Tarihler 6 Mart 1920 yılını gösteriyordu. İşgal altında olan Osmanlı Devleti’nin başkentinde edebiyatımıza katkısı asla tartışılmayacak olan şair, öğretmen, yazar, türkolog ve veteriner hekim olan değerli bir şairimiz henüz 35 yaşında iken şeker hastalığı yüzünden komaya girmiş ve tedavisi düzgün yapılmadığı için Haydarpaşa Hastanesi’nde aramızdan ayrılmıştır.
Yalnız olarak göçmüş olan şairimizi koca hastanede kimse tanıyamamıştı. Zamanın tıp öğrencileri tanımadığı şairimizi kadavra olarak kullanmaya karar vermişlerdi… İzinsiz olarak kadavra kararı alındığı belirtiliyor.
Kadavra olarak bedeni kullanıldıktan sonra başı gövdesinden ayrılmadan önce çekilen fotoğrafı gazetelerde yayımlanıyor.
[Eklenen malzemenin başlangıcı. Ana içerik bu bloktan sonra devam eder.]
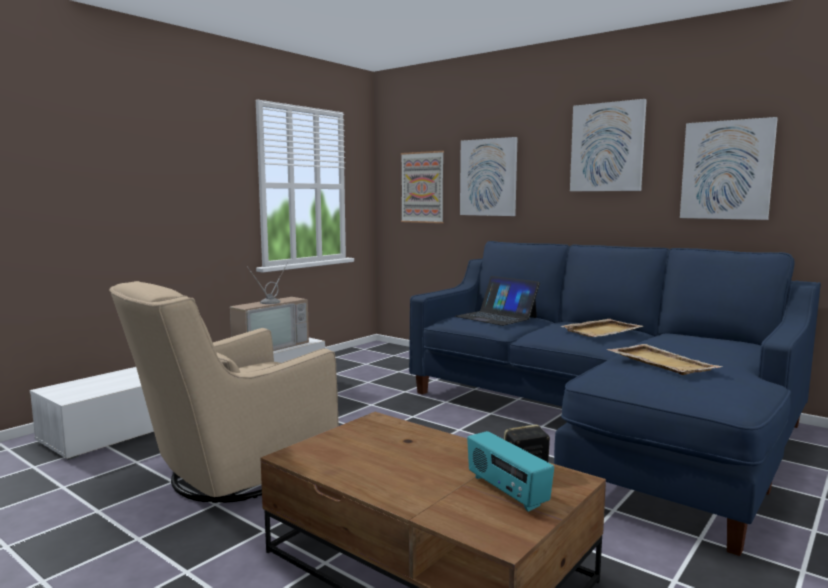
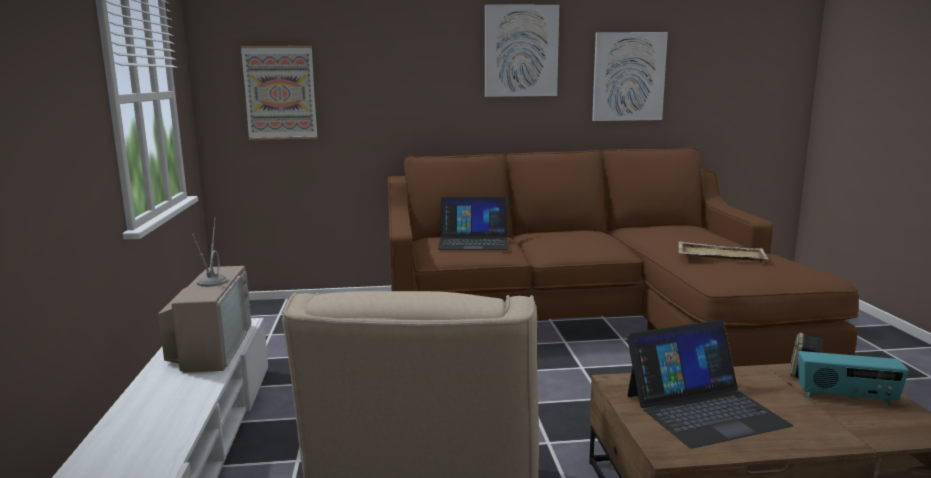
camera: 45 degrees left, 5 degrees up
blue sofa [409,241,821,556] -> brown sofa [388,147,859,367]
picture [460,137,518,216] -> none
beige tray [560,319,643,337] -> none
none -> laptop [627,320,793,448]

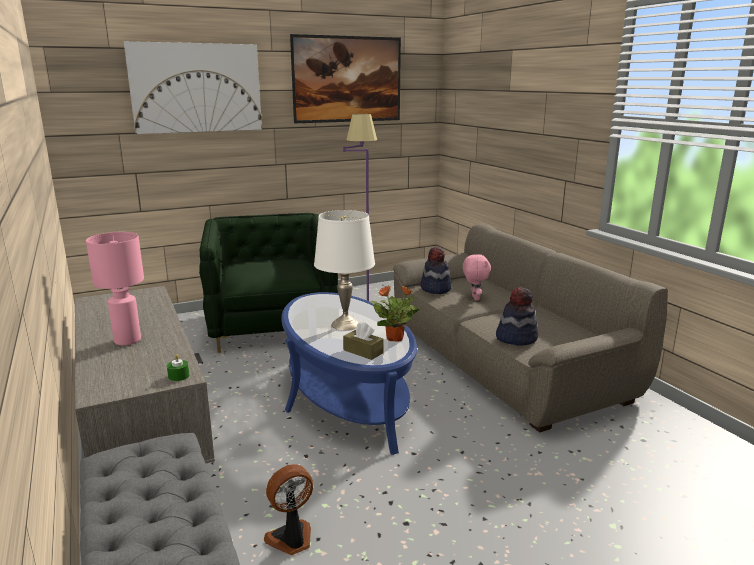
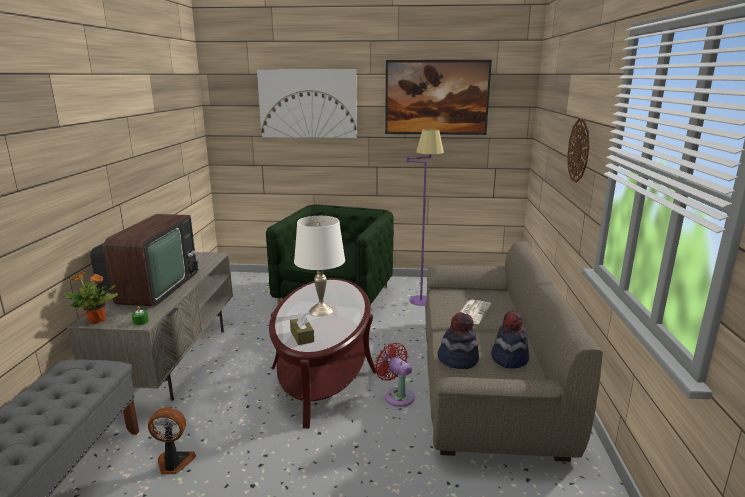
camera: 30 degrees right, 0 degrees up
pink table lamp [86,232,144,345] -> television [90,214,199,307]
blue coffee table [281,292,417,455] -> brown coffee table [269,278,376,428]
potted plant [370,285,421,342] -> potted plant moved to [64,272,118,324]
hat [420,247,452,294] -> hat moved to [491,311,529,369]
pink plush toy [463,254,491,300] -> newspaper [460,300,491,324]
none -> red fan [375,343,415,407]
none -> wall clock [567,119,589,183]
Yayımlanınca tabii edebiyat dünyasından ya da ilgililerden şairimizi tanıyanlar kadavra olarak kullanılmasına engel olabilmek adına birtakım girişimlerde bulunsa da iş işten çoktan geçmiş oluyor.
Peki bu şair kim derseniz, adı Ömer Seyfettin’di.
35 yıllık yaşamında Küçük Şeyler, Harem, Yüksek Ökçeler, Bahar ve Kelebekler ve Yalnız Efe gibi 150’den fazla hikaye biriktirmişti. Milli bilincin oluşmasındaki faydası asla tartışmaya açık değildir. Az zamanda çok işler yapmayı hedef bilmiş, Milli Eğitim Bakanlığı 100 Türk Edebiyatçısı arasında olan değerli bireyimizi anıyor, eserlerinin daha çok okunmasını ve toplumumuzun böyle kıymetli edebiyatçılarımızı unutmamasını temenni ediyorum.